Prep time: 40 mins.           Feeds: 8 people.       Equipment needed: High Speed Blender, Food Processor.

STEP 1) Crust


  • 100g coconut flakes
  • 1 handful of pitted dates
  • 1 tbps of raisins
  • 1 tsp of lemon juice


In a food processor, grind all above ingredients until you get a sticky dough. 

Place the dough in a tart tray, spread and press down evenly.

STEP 2) Apple Filling


  • 4 apples
  • 10 pitted dates
  • 1 tbsp of raisins
  • 1 tsp of cinnamon
  • pinch of clove
  • pinch of nutmeg
  • 1 tsp lemon juice


Peel, core, chop and mandolin thinly slice the apples.
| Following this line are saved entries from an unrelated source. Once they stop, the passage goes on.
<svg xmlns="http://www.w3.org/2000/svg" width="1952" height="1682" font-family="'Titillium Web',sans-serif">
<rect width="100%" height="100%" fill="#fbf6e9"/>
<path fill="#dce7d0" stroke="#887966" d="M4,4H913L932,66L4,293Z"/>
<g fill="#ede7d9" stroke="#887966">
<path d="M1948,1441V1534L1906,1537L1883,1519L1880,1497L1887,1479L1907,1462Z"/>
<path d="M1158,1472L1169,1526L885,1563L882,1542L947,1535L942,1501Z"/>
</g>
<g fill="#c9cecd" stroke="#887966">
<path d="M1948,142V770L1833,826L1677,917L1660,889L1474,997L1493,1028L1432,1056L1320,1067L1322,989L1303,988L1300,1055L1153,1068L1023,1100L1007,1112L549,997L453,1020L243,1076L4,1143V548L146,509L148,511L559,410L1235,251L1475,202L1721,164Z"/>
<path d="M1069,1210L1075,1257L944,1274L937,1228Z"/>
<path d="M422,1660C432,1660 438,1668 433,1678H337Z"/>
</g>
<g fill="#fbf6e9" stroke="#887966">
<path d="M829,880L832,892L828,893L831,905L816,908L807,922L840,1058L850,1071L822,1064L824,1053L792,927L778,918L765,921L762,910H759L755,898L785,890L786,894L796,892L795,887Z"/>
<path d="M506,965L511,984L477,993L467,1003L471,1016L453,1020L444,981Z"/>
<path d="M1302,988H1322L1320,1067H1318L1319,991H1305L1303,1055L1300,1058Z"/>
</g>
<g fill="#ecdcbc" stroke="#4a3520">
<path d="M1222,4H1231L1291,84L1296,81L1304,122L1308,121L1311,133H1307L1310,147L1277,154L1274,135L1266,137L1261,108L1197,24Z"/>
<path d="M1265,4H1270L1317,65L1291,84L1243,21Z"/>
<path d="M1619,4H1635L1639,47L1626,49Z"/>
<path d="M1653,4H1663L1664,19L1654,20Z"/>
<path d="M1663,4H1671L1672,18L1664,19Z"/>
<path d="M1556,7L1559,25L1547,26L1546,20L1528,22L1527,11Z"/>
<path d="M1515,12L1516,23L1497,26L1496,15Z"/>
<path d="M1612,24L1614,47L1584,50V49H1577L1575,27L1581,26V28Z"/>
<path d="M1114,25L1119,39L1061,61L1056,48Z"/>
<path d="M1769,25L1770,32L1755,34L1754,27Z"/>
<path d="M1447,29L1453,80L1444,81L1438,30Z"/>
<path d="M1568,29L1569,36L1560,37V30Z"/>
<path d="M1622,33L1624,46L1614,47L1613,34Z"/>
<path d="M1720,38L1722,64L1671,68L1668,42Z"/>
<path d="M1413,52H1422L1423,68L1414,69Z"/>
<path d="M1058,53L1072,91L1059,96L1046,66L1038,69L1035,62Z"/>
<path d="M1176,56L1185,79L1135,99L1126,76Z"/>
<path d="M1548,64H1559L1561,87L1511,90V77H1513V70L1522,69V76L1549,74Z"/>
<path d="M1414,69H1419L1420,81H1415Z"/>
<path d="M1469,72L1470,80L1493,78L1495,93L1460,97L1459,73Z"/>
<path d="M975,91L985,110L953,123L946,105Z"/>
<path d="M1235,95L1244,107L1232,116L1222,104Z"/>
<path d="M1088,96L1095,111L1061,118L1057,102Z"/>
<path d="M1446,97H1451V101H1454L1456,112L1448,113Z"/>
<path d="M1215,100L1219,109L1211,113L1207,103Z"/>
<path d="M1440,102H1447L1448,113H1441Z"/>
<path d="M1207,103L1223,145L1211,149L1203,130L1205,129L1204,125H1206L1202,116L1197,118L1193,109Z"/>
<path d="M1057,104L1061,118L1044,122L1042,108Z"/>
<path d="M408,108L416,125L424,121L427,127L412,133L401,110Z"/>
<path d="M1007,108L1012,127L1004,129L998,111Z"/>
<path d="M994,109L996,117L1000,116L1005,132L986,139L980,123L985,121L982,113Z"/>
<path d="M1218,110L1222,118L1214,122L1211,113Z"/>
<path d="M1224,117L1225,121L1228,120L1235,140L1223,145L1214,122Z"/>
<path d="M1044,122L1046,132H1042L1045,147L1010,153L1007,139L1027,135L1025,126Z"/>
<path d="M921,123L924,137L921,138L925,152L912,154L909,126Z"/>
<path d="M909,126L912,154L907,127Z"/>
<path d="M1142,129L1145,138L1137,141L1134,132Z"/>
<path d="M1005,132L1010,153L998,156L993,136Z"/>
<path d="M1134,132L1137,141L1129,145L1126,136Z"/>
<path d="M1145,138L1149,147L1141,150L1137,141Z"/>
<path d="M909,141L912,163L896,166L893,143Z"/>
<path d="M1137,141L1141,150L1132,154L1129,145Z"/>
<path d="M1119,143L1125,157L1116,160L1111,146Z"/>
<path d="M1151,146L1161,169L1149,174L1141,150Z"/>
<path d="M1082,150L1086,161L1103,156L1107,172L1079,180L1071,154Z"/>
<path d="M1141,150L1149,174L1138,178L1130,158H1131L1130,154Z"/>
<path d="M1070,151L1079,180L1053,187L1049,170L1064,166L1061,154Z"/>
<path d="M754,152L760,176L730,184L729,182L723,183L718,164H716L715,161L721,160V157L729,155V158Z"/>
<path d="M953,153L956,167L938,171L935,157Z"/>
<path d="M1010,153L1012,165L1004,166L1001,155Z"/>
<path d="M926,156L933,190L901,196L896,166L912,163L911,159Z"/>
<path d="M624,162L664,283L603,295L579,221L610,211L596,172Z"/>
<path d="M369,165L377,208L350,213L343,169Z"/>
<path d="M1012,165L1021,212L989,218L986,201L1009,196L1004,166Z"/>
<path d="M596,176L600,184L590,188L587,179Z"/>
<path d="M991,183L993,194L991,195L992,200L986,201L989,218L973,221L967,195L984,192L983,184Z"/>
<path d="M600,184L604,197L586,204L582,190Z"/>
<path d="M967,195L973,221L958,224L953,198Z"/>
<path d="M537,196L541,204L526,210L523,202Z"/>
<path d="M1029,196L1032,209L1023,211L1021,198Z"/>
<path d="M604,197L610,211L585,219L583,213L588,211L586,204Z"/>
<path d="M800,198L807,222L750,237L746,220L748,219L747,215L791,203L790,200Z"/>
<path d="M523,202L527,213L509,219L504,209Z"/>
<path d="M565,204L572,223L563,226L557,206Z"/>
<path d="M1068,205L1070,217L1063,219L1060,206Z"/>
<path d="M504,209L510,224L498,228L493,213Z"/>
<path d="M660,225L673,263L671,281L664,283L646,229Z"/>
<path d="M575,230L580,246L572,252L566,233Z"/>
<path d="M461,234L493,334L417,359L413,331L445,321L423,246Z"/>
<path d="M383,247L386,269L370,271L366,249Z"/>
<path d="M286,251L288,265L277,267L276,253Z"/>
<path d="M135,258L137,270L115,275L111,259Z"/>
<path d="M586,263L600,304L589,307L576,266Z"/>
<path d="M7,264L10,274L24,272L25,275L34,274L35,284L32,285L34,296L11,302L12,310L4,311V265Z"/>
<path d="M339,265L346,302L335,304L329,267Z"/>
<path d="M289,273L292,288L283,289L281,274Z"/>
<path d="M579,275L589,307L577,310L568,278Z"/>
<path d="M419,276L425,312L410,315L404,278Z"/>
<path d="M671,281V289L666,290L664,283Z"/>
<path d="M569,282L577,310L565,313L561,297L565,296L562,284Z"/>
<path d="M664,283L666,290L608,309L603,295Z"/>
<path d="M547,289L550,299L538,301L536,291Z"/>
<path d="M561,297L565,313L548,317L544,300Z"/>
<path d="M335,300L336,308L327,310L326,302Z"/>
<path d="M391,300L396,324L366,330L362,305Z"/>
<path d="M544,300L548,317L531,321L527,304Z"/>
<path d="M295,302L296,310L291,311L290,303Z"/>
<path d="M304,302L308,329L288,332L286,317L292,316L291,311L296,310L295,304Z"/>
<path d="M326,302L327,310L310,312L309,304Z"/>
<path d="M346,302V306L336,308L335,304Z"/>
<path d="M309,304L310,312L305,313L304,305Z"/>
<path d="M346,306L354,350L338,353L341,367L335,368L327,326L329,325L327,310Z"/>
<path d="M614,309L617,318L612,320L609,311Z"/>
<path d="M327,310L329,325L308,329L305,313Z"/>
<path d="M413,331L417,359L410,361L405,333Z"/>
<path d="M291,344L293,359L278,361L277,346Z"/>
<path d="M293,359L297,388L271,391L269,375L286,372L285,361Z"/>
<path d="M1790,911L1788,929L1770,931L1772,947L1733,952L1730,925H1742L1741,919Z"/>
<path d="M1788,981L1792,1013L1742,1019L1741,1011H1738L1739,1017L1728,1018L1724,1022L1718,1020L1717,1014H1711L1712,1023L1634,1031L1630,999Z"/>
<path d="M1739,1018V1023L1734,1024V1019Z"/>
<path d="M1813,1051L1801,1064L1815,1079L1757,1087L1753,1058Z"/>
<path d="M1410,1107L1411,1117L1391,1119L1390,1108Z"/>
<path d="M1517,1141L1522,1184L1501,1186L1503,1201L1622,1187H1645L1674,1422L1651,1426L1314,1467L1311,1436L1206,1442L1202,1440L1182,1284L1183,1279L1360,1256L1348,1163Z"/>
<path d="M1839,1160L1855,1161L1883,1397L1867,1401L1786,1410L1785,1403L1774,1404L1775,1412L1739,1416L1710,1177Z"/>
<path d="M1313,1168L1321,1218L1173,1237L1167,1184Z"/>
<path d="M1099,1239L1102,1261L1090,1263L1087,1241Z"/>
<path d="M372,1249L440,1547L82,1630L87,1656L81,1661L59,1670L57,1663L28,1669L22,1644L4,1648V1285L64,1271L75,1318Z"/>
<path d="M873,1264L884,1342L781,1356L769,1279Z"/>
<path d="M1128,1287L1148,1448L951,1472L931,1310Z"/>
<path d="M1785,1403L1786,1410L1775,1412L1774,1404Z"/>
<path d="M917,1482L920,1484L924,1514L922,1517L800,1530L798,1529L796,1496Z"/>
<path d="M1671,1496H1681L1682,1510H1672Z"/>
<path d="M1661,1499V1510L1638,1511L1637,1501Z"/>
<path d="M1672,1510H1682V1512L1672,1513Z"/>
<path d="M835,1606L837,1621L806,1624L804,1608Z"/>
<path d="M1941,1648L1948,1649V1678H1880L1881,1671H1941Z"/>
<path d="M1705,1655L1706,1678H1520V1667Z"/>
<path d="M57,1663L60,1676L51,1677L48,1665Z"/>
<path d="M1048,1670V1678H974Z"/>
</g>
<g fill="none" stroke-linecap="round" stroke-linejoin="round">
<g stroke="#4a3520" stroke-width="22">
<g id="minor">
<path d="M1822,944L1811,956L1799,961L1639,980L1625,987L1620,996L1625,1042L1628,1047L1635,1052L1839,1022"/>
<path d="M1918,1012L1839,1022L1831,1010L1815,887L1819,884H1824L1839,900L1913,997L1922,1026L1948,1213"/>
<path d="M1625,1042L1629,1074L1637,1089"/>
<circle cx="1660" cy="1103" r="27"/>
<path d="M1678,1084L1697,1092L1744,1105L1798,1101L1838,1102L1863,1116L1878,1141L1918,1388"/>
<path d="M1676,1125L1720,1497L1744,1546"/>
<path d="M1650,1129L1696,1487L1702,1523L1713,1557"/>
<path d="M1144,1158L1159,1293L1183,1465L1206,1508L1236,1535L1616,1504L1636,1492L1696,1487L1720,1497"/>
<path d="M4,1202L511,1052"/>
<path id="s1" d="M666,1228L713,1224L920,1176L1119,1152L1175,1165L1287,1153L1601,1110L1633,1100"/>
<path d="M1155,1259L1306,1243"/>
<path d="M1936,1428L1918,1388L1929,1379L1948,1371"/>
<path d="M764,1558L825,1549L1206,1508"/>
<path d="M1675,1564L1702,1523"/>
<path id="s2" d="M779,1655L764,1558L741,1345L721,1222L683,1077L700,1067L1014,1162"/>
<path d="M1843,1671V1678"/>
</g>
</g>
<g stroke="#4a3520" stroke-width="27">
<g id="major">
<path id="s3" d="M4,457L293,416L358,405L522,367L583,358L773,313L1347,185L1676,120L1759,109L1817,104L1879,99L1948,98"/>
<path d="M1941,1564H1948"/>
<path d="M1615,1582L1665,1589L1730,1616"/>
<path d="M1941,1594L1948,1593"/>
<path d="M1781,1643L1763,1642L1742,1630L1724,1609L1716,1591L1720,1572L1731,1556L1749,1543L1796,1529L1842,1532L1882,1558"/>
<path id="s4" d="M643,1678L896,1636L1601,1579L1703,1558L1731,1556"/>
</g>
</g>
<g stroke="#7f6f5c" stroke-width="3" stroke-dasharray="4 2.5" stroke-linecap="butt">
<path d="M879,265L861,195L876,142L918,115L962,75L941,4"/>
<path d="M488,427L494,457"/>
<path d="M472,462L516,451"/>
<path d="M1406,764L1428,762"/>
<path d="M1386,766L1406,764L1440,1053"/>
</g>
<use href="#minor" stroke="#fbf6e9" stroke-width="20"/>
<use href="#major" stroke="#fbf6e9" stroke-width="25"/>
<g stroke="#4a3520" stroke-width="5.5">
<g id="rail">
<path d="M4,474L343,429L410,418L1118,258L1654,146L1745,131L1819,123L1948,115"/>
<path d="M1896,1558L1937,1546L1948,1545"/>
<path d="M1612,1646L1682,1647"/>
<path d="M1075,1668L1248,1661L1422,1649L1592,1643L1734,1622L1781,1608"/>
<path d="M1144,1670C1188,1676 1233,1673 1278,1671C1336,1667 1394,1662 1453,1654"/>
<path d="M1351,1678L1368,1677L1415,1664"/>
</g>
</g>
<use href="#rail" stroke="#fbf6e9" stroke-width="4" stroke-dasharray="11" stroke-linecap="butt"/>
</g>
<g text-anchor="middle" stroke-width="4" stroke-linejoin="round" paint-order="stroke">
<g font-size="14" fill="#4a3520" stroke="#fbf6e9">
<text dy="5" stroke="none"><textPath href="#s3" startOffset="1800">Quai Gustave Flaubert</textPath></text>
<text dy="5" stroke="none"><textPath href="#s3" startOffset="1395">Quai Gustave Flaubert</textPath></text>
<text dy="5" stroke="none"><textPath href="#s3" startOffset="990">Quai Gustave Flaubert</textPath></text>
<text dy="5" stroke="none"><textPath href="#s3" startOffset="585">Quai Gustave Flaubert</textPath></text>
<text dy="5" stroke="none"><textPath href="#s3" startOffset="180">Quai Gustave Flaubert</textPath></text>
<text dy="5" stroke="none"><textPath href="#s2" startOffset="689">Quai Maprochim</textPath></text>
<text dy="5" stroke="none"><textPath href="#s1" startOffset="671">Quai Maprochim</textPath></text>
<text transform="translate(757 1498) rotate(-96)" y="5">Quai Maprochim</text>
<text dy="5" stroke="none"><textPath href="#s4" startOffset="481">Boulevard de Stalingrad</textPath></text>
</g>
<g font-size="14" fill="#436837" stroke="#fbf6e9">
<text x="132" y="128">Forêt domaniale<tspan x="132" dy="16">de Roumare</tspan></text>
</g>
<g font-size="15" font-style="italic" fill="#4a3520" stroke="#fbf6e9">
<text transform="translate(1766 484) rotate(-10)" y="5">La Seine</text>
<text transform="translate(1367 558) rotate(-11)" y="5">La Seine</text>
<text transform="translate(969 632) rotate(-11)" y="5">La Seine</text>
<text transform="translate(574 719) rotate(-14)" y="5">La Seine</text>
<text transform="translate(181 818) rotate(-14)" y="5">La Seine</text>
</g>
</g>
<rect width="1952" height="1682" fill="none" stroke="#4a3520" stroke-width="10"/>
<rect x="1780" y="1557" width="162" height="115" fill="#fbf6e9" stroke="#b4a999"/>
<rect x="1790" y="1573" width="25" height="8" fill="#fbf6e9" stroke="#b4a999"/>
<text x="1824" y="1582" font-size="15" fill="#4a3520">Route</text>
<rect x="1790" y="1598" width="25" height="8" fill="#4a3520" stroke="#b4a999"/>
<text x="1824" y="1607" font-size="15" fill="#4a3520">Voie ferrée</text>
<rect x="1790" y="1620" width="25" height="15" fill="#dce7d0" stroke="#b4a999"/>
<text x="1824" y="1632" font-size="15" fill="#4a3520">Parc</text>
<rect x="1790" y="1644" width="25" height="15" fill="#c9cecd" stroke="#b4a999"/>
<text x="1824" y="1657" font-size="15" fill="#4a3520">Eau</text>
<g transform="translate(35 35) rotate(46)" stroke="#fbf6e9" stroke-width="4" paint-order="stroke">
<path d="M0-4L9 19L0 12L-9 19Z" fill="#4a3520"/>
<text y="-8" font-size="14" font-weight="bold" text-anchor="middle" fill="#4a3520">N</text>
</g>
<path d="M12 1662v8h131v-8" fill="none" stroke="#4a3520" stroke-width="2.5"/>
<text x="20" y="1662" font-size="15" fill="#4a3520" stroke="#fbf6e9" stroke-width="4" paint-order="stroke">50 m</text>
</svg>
Make the Date Cinnamon Cream by blending the rest of the ingredients until you get a smooth consistency

In a bowl, mix together with a spoon or spatula the Apples and the Date Cinnamon Cream until the apples are well coated.

Add the filling on the crust, spread evenly and gently press it down and flatten with a spatula.


You can make it simple or be extra fancy and add a Vanilla Cream grid and a yummy Crumble.

Blend until smooth:

  • Flesh of 1 young coconut or 1/2 a mature one
  • 10 light coloured soft dates
  • 1/4 tsp of ground vanilla
  • Juice of 1 lemon
  • 1/2 tsp of psyllium husk

Take a plastic freezing bag, fill it with cream, cut the tip and squeeze out cream to decorate the top of the pie.

In a food processor, grind until you get a crumble:

  • 50g of coconut flakes
  • 50g of mature coconut
  • 1 tbsp of raisins
  • 1 flat tbsp of coconut sugar

Sprinkle the outer sides of the pie and drizzle some honey or coconut nectar or maple syrup.

Can be stored in the fridge for 2 days.